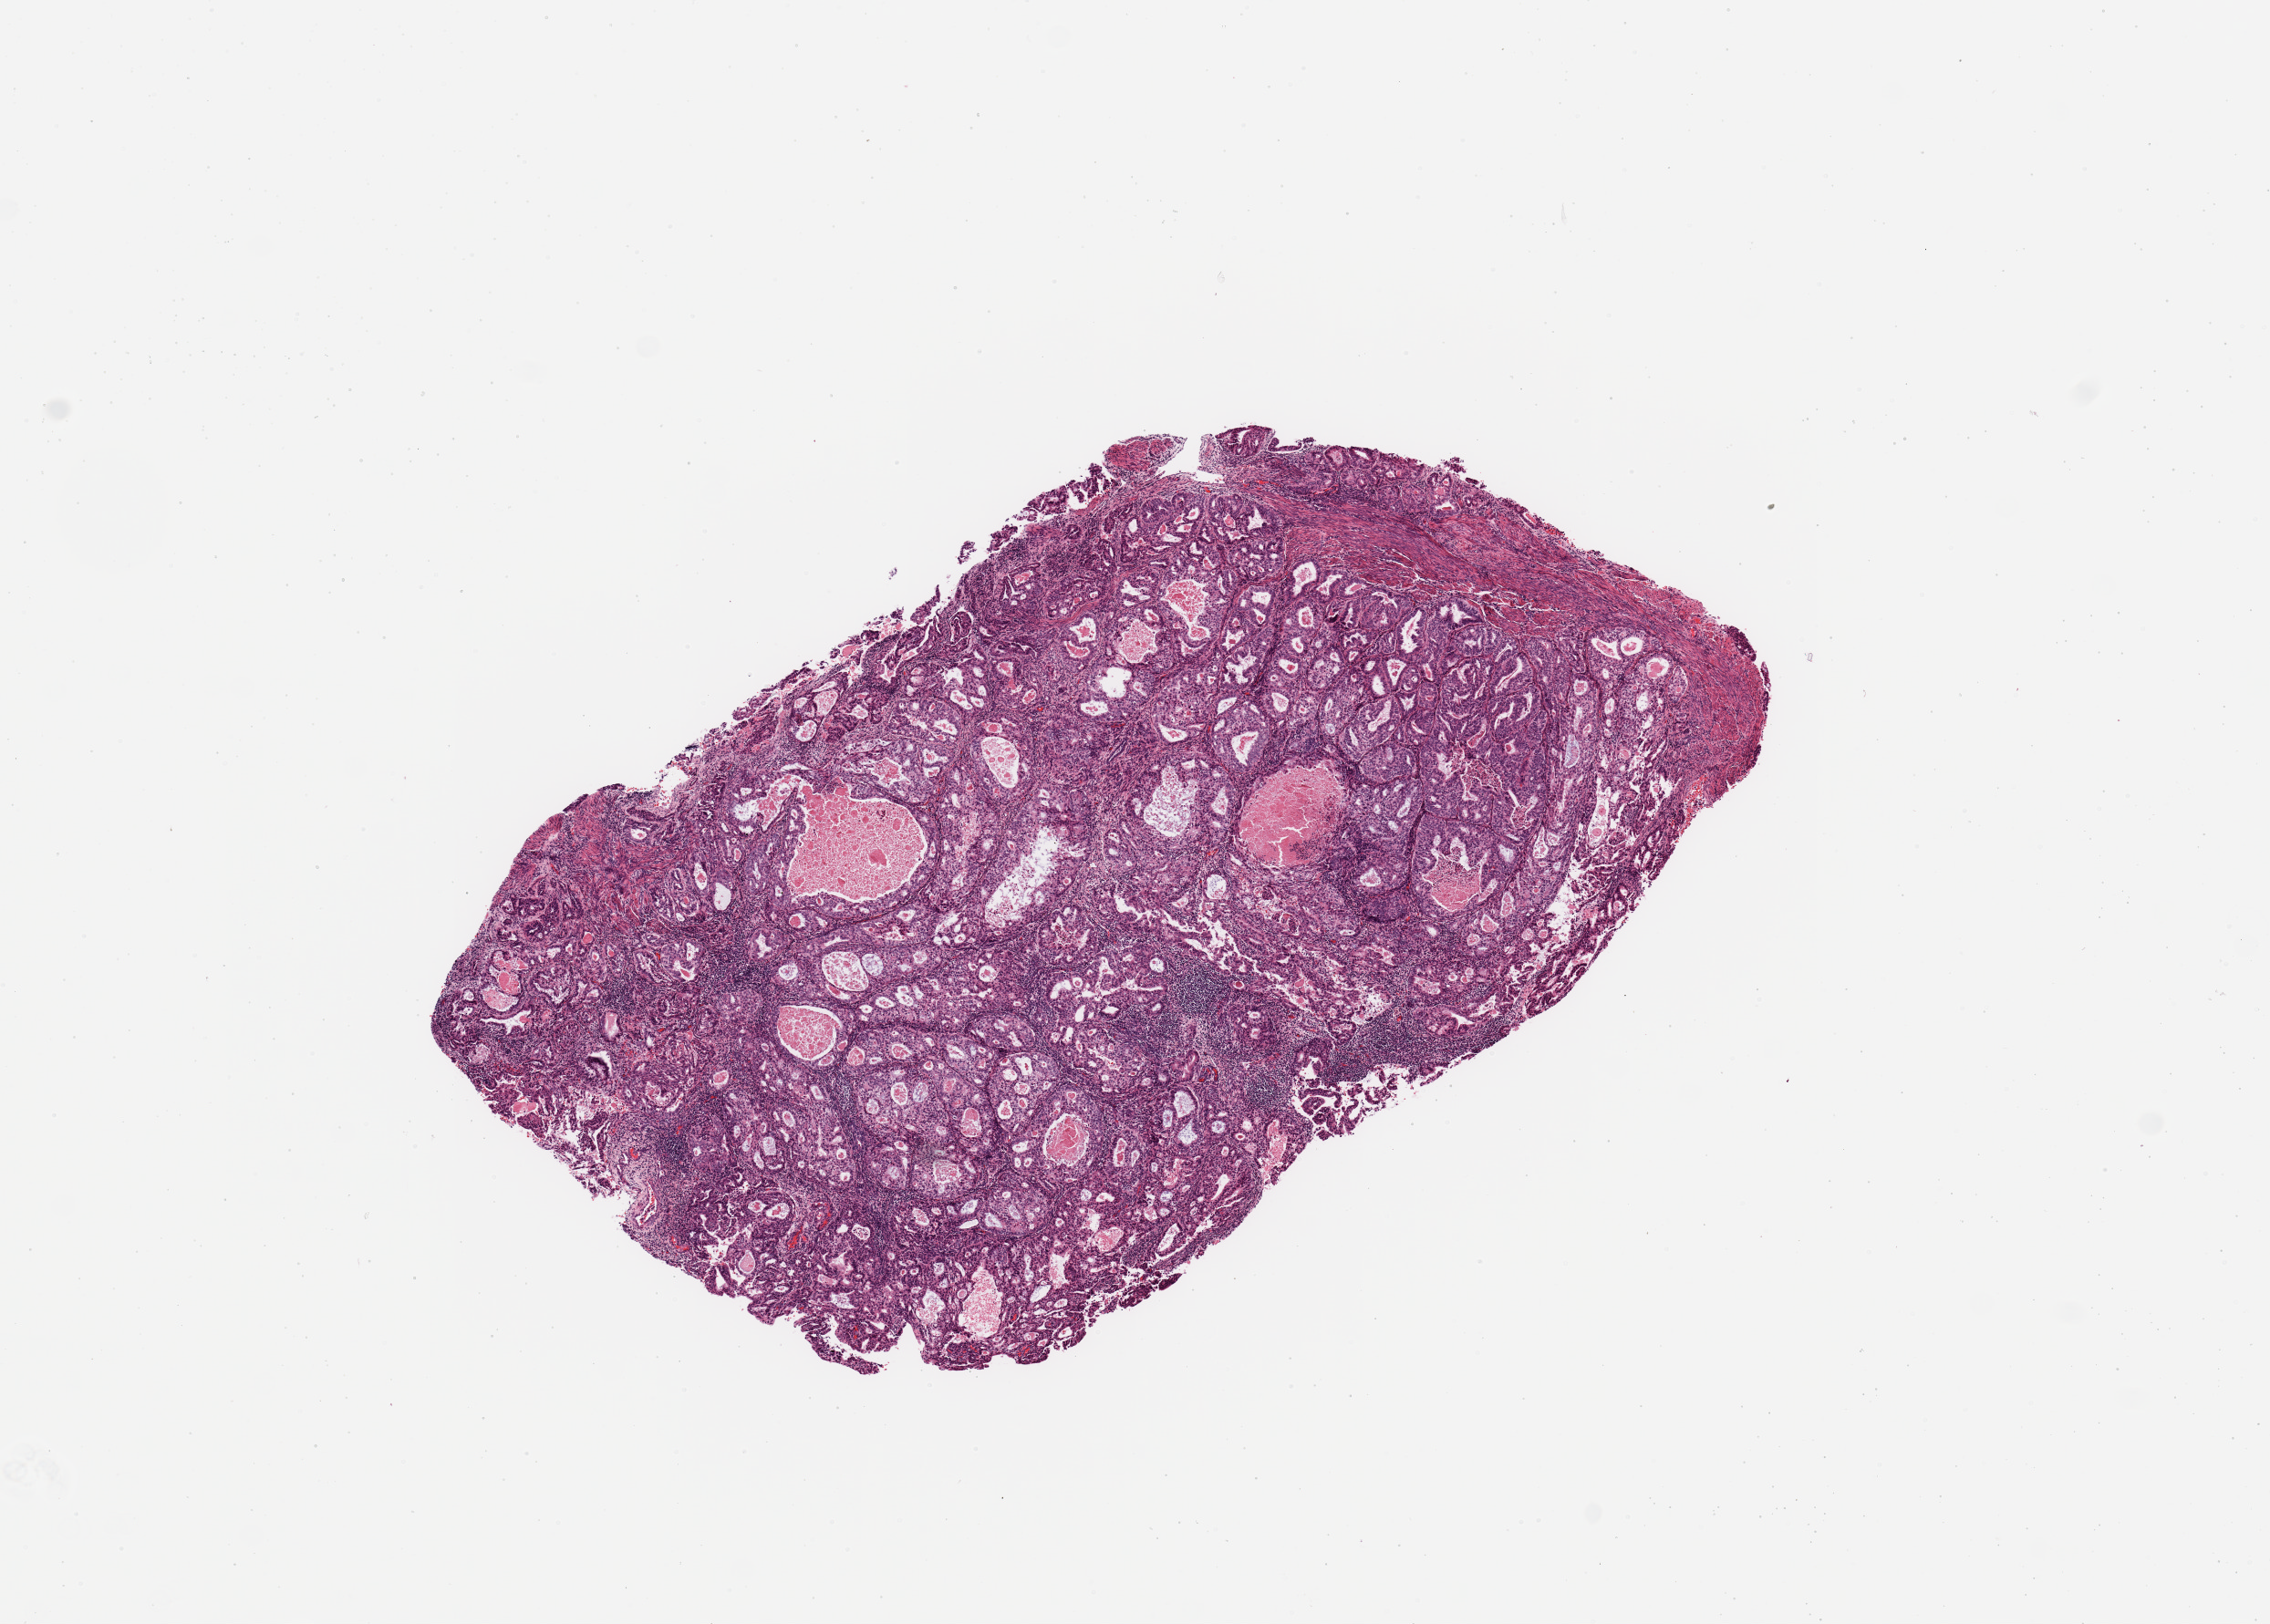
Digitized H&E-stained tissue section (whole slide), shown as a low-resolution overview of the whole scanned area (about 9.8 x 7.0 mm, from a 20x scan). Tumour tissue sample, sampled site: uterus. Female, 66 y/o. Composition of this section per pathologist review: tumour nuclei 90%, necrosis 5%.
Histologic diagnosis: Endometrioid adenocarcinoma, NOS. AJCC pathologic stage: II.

==================================================

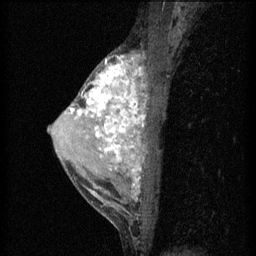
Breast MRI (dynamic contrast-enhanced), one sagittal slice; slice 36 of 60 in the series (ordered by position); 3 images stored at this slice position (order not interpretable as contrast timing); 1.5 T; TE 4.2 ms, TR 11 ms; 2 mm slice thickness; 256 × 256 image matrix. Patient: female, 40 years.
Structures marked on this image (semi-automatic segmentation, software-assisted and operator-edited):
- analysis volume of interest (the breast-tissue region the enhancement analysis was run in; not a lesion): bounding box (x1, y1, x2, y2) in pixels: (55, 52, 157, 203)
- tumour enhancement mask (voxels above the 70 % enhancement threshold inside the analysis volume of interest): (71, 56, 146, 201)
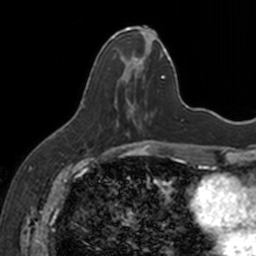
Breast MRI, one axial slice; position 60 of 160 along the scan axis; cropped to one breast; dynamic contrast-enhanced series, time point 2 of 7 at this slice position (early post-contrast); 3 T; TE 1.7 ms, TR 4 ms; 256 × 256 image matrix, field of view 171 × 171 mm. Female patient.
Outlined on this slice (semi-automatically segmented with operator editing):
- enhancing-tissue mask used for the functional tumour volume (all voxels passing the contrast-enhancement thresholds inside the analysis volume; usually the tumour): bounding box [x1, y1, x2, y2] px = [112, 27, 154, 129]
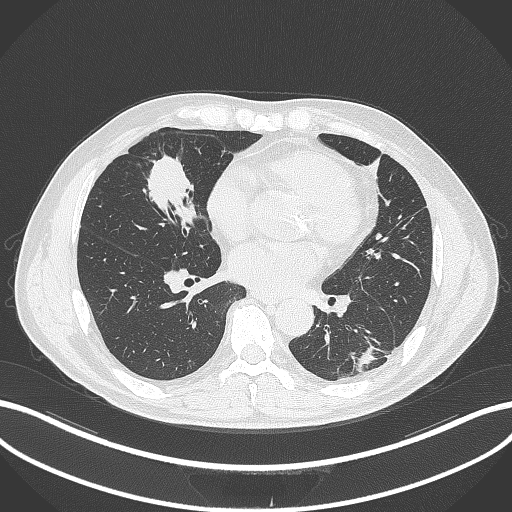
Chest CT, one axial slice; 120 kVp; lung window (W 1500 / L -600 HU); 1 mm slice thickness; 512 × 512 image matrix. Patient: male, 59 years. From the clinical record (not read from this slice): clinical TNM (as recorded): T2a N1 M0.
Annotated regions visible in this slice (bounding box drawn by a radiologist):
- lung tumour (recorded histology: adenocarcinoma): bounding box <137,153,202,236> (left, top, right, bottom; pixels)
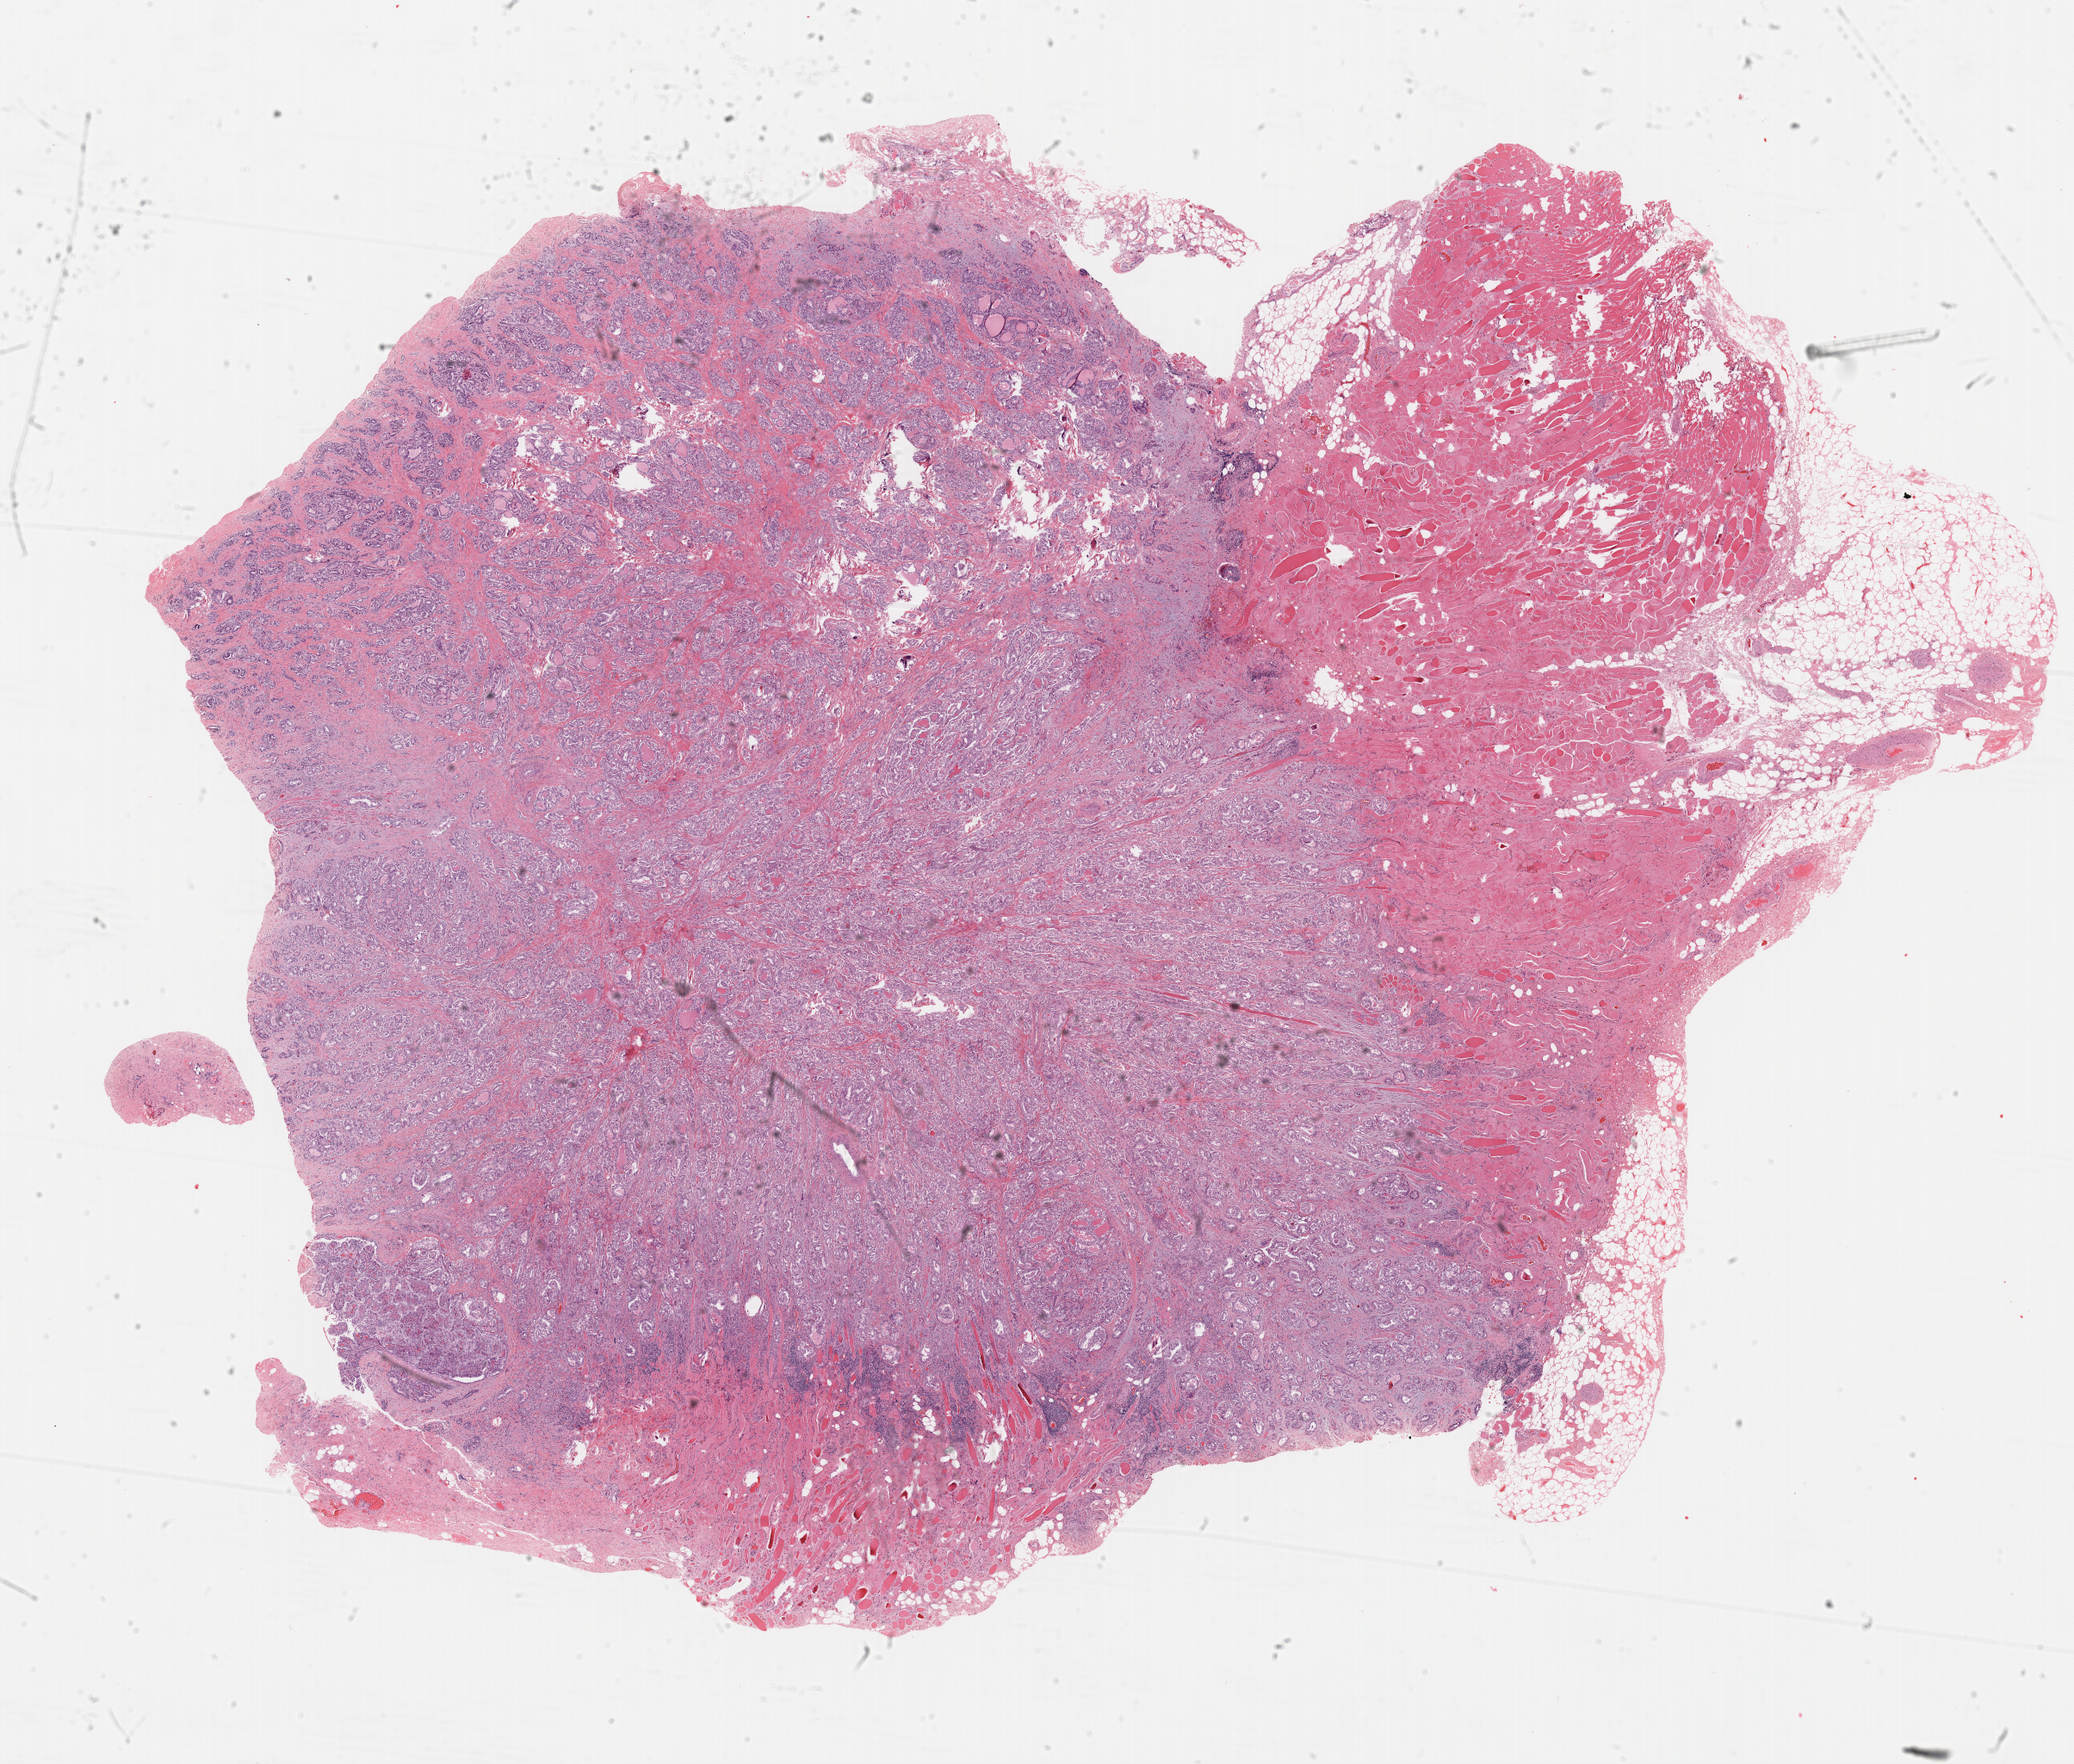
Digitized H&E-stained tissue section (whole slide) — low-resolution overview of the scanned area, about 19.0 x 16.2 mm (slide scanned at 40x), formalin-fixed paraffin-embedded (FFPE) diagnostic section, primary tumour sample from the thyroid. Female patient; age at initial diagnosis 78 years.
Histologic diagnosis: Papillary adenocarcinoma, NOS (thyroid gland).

==================================================

WORK ITEM = Using the data above, print only the lines starting at the one with "Chest CT, one" and ending at the one with "Digitized H&E-stained tissue section (whole slide) —", exactly as they stand, minus the pictures.

ANSWER BELOW =
Chest CT, one axial slice; 120 kVp; lung window (W 1500 / L -600 HU); 1 mm slice thickness; 512 × 512 image matrix. Patient: male, 59 years. From the clinical record (not read from this slice): clinical TNM (as recorded): T2a N1 M0.
Annotated regions visible in this slice (bounding box drawn by a radiologist):
- lung tumour (recorded histology: adenocarcinoma): bounding box <137,153,202,236> (left, top, right, bottom; pixels)
Digitized H&E-stained tissue section (whole slide) — low-resolution overview of the scanned area, about 19.0 x 16.2 mm (slide scanned at 40x), formalin-fixed paraffin-embedded (FFPE) diagnostic section, primary tumour sample from the thyroid. Female patient; age at initial diagnosis 78 years.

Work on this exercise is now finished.